Wie der Extrusionsprozess bei Kunststoffen abläuft
Ausgangsmaterial ist meist Kunststoff in Granulat- oder Pulverform. Im Extruder wird das Material durch Temperatur, Druck und Scherung plastifiziert und mit einer Schnecke zum Werkzeug gefördert. Die Werkzeuggeometrie bestimmt die Form des austretenden Strangs oder der Bahn, danach sichern nachgeschaltete Prozessschritte die geforderten Masse, die Oberflächenqualität und die Weiterverarbeitung.
Typische Einsatzbereiche für extrudierte Kunststoffprodukte
Extrudieren wird vor allem dort eingesetzt, wo kontinuierliche Produktformen benötigt werden. Dazu zählen Profile und Rohre, Folien und Platten, Bänder sowie Ummantelungen für Leitungen, Kabel oder andere Träger. Das Verfahren eignet sich auch für Halbzeuge, die später zugeschnitten, verschweisst, tiefgezogen oder anderweitig weiterbearbeitet werden.

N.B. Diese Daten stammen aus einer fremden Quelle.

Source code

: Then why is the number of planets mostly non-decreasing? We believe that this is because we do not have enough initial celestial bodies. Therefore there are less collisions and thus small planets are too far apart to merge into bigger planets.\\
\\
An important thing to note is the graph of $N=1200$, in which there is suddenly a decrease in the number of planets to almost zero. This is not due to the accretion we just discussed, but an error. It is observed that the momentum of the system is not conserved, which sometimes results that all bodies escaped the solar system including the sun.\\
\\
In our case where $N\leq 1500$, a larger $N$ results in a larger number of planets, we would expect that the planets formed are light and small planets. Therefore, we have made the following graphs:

Verfahrensvarianten und Produktformen im Extrudieren
Innerhalb des Extrudierens gibt es verschiedene Ausprägungen je nach Geometrie und Materialaufbau. Dazu gehören die Herstellung von Profilen und Rohren, Folien- und Plattenextrusion, Folienblasen, Ummanteln sowie Coextrusion mit mehreren Materialschichten in einem gemeinsamen Aufbau. Auch Wickelverfahren für Thermoplaste können auf einem Extrusionsprinzip aufbauen, wenn kontinuierlich Material aufgebracht und geformt wird.
Abgrenzung zu Spritzgiessen, Blasformen und Kalandrieren
Extrudieren gehört in der Kunststoffbranche zu den kontinuierlichen Verarbeitungsverfahren. Im Unterschied zum Spritzgiessen entstehen keine einzelnen Formteile in zyklischen Werkzeugschritten, sondern ein fortlaufender Strang oder eine Bahn. Vom Blasformen ist Extrudieren abzugrenzen, wenn der extrudierte Schlauch oder Vorformling anschliessend zu Hohlkörpern aufgeblasen wird. Kalandrieren arbeitet mit Walzen zur Flachformgebung und wird für bestimmte Bahnwaren als eigenständiges Verfahren betrachtet, auch wenn Prozessketten fachlich nahe beieinanderliegen.